Work task:
Go to the line holding "left eye: (531, 453)" in the entries below and write out exactly every line down to and including the line holding "left back paw: (744, 727)".

Data for this exercise:
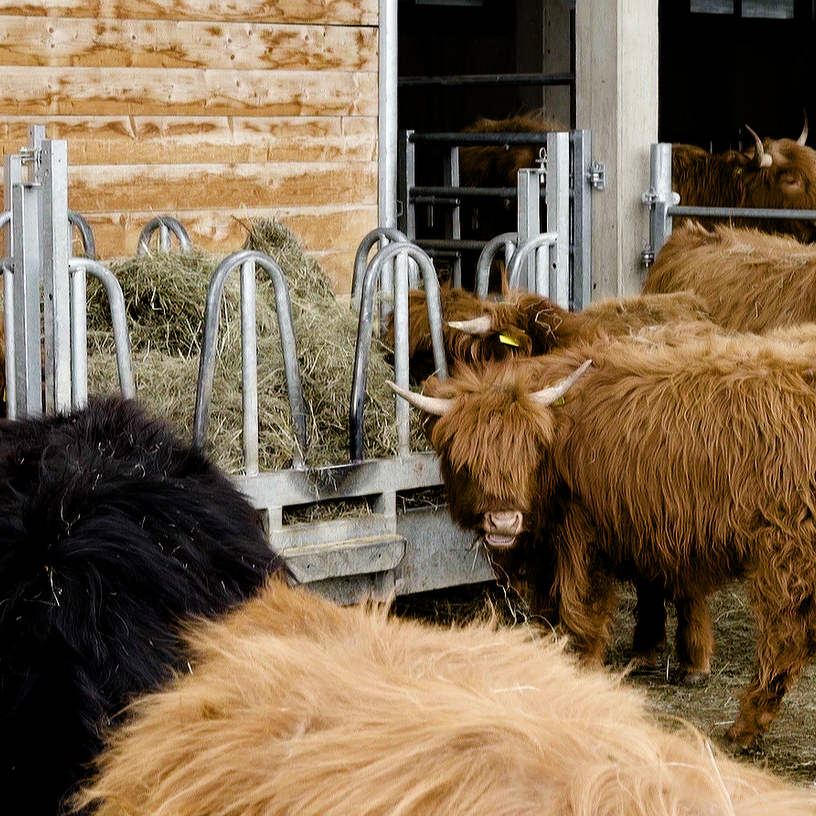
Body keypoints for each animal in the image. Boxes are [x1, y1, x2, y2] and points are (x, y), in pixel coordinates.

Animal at [390, 328, 816, 750]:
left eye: (531, 453)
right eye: (466, 463)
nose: (504, 521)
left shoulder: (584, 537)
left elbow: (582, 609)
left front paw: (584, 673)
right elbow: (550, 613)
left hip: (785, 547)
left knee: (786, 634)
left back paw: (744, 727)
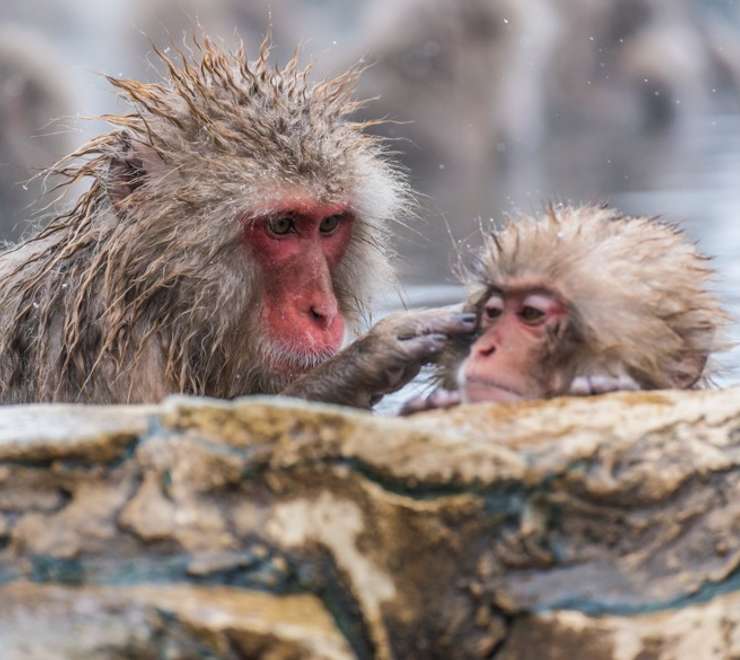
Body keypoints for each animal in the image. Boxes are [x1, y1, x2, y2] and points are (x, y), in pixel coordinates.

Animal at [0, 35, 476, 407]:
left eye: (327, 225)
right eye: (282, 225)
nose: (322, 312)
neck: (148, 299)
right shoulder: (107, 358)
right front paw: (361, 365)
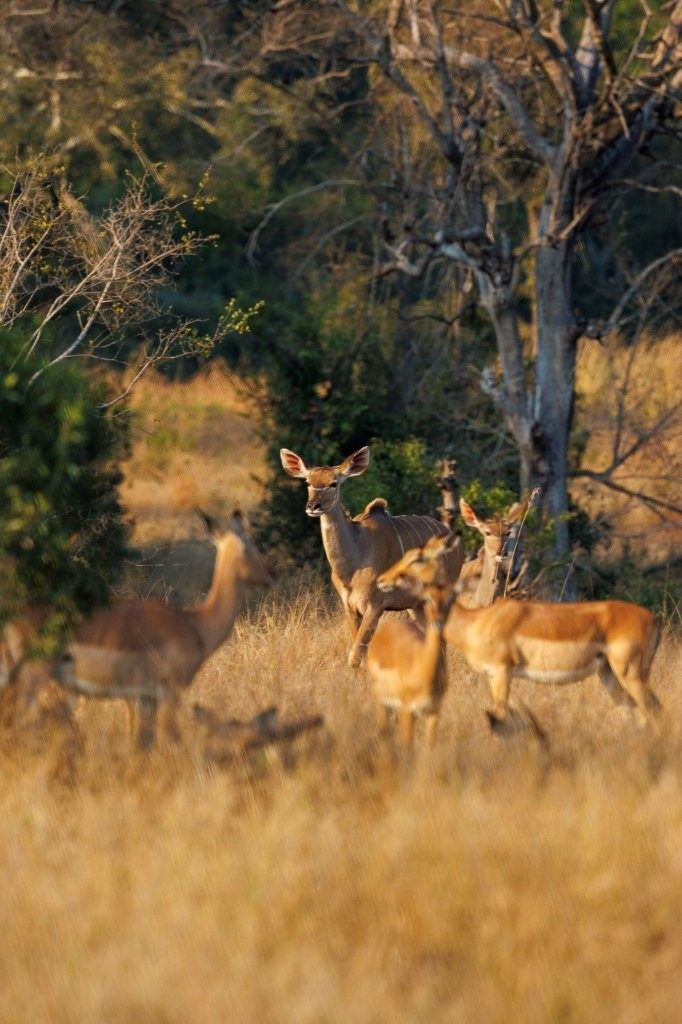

Result of this task:
left eye: (531, 453)
right eye: (466, 463)
nose: (504, 521)
left shoulder: (584, 537)
left elbow: (582, 609)
left front paw: (584, 673)
right elbow: (550, 613)
left hip: (785, 547)
left knee: (786, 634)
left back paw: (744, 727)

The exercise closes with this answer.